Top of Given data

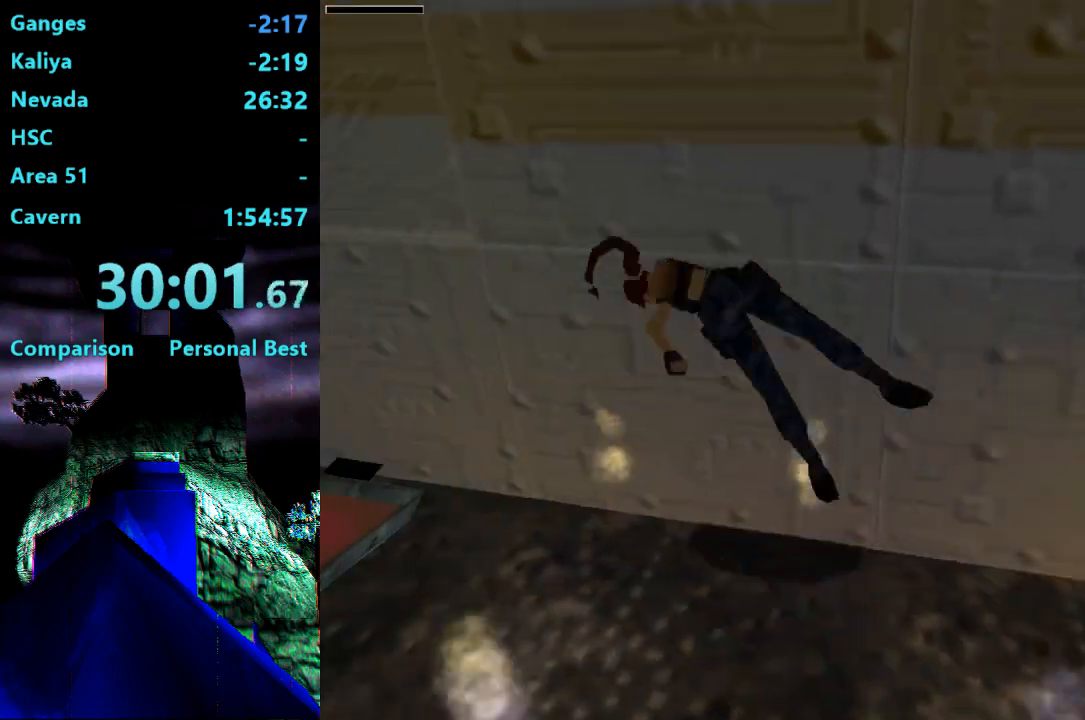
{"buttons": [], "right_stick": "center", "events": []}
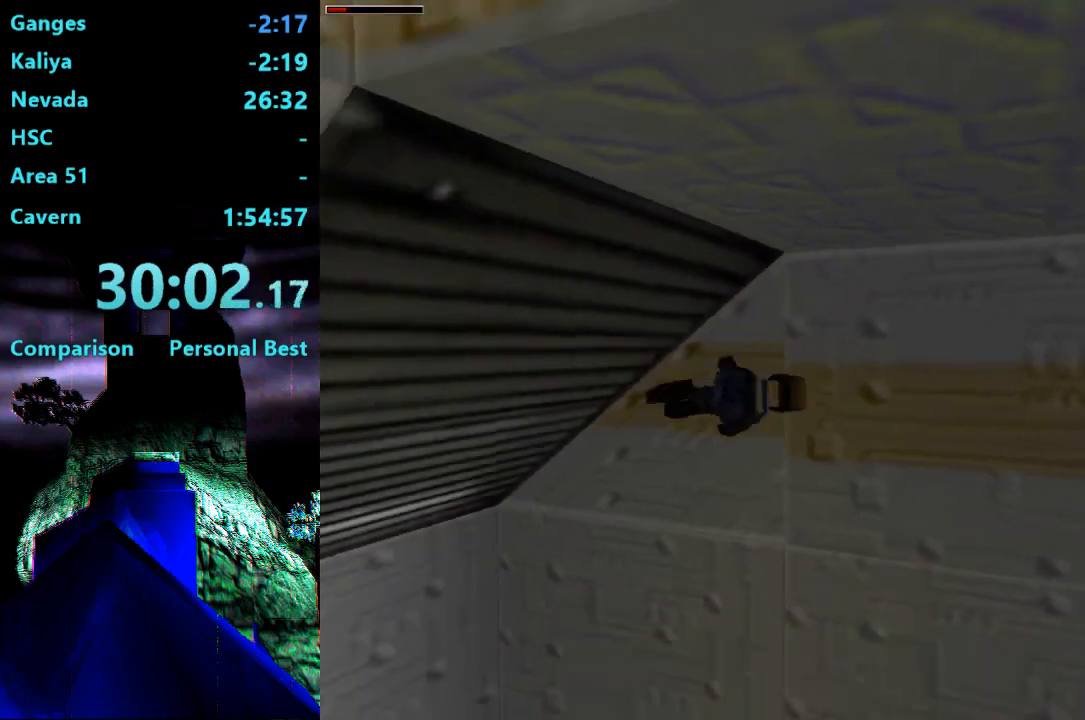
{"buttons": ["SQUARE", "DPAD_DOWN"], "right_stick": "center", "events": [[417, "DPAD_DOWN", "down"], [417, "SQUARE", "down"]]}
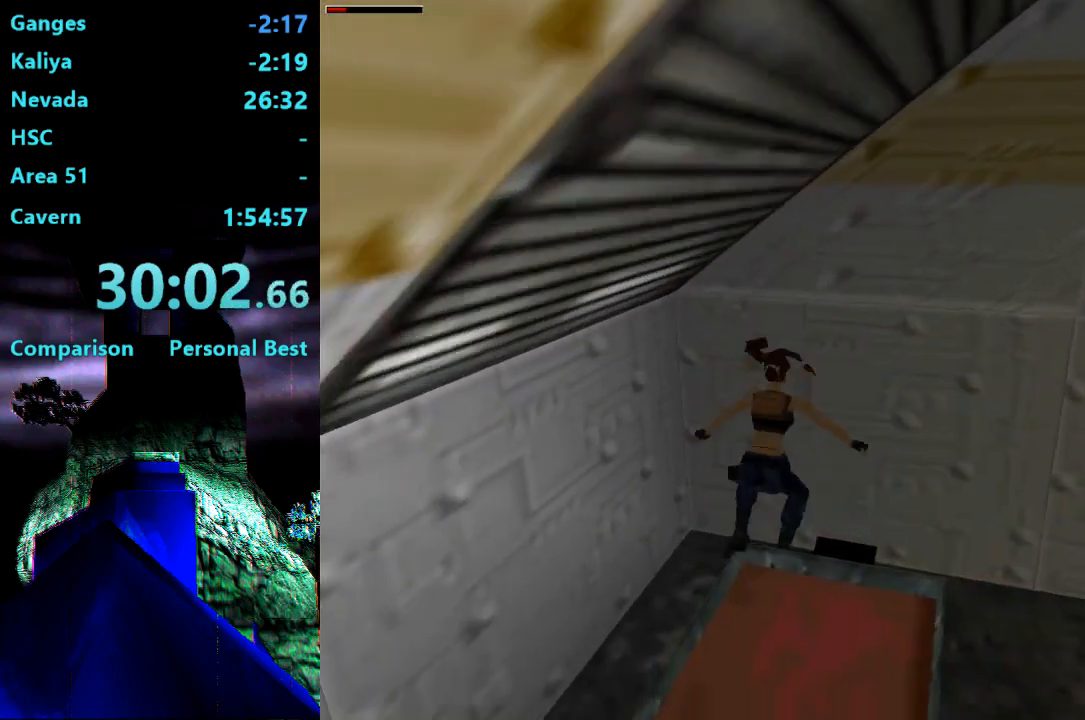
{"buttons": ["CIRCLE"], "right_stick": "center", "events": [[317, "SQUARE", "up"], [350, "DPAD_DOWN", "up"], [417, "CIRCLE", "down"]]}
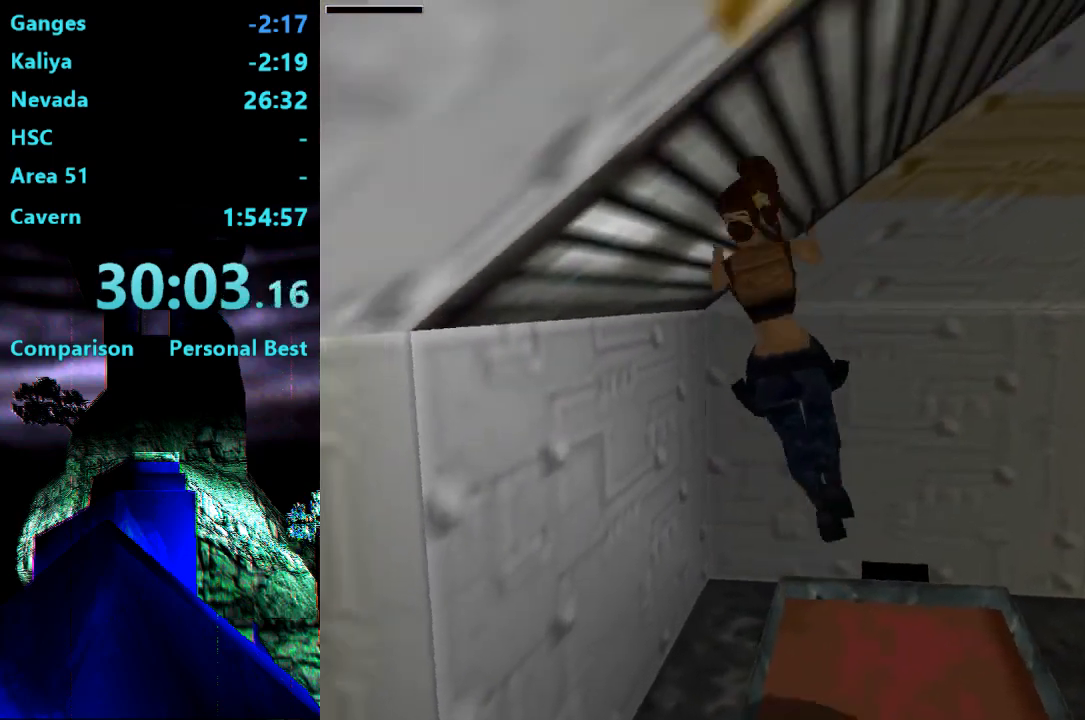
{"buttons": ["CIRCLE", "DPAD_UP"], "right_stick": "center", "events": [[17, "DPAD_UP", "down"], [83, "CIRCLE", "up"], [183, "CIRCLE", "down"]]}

Bottom of Given data

■ Exercise ■
Wherever an image sits in the data, omit it; everything else must be copied exactly.

■ Solution to this problem ■
{"buttons": [], "right_stick": "center", "events": []}
{"buttons": ["SQUARE", "DPAD_DOWN"], "right_stick": "center", "events": [[417, "DPAD_DOWN", "down"], [417, "SQUARE", "down"]]}
{"buttons": ["CIRCLE"], "right_stick": "center", "events": [[317, "SQUARE", "up"], [350, "DPAD_DOWN", "up"], [417, "CIRCLE", "down"]]}
{"buttons": ["CIRCLE", "DPAD_UP"], "right_stick": "center", "events": [[17, "DPAD_UP", "down"], [83, "CIRCLE", "up"], [183, "CIRCLE", "down"]]}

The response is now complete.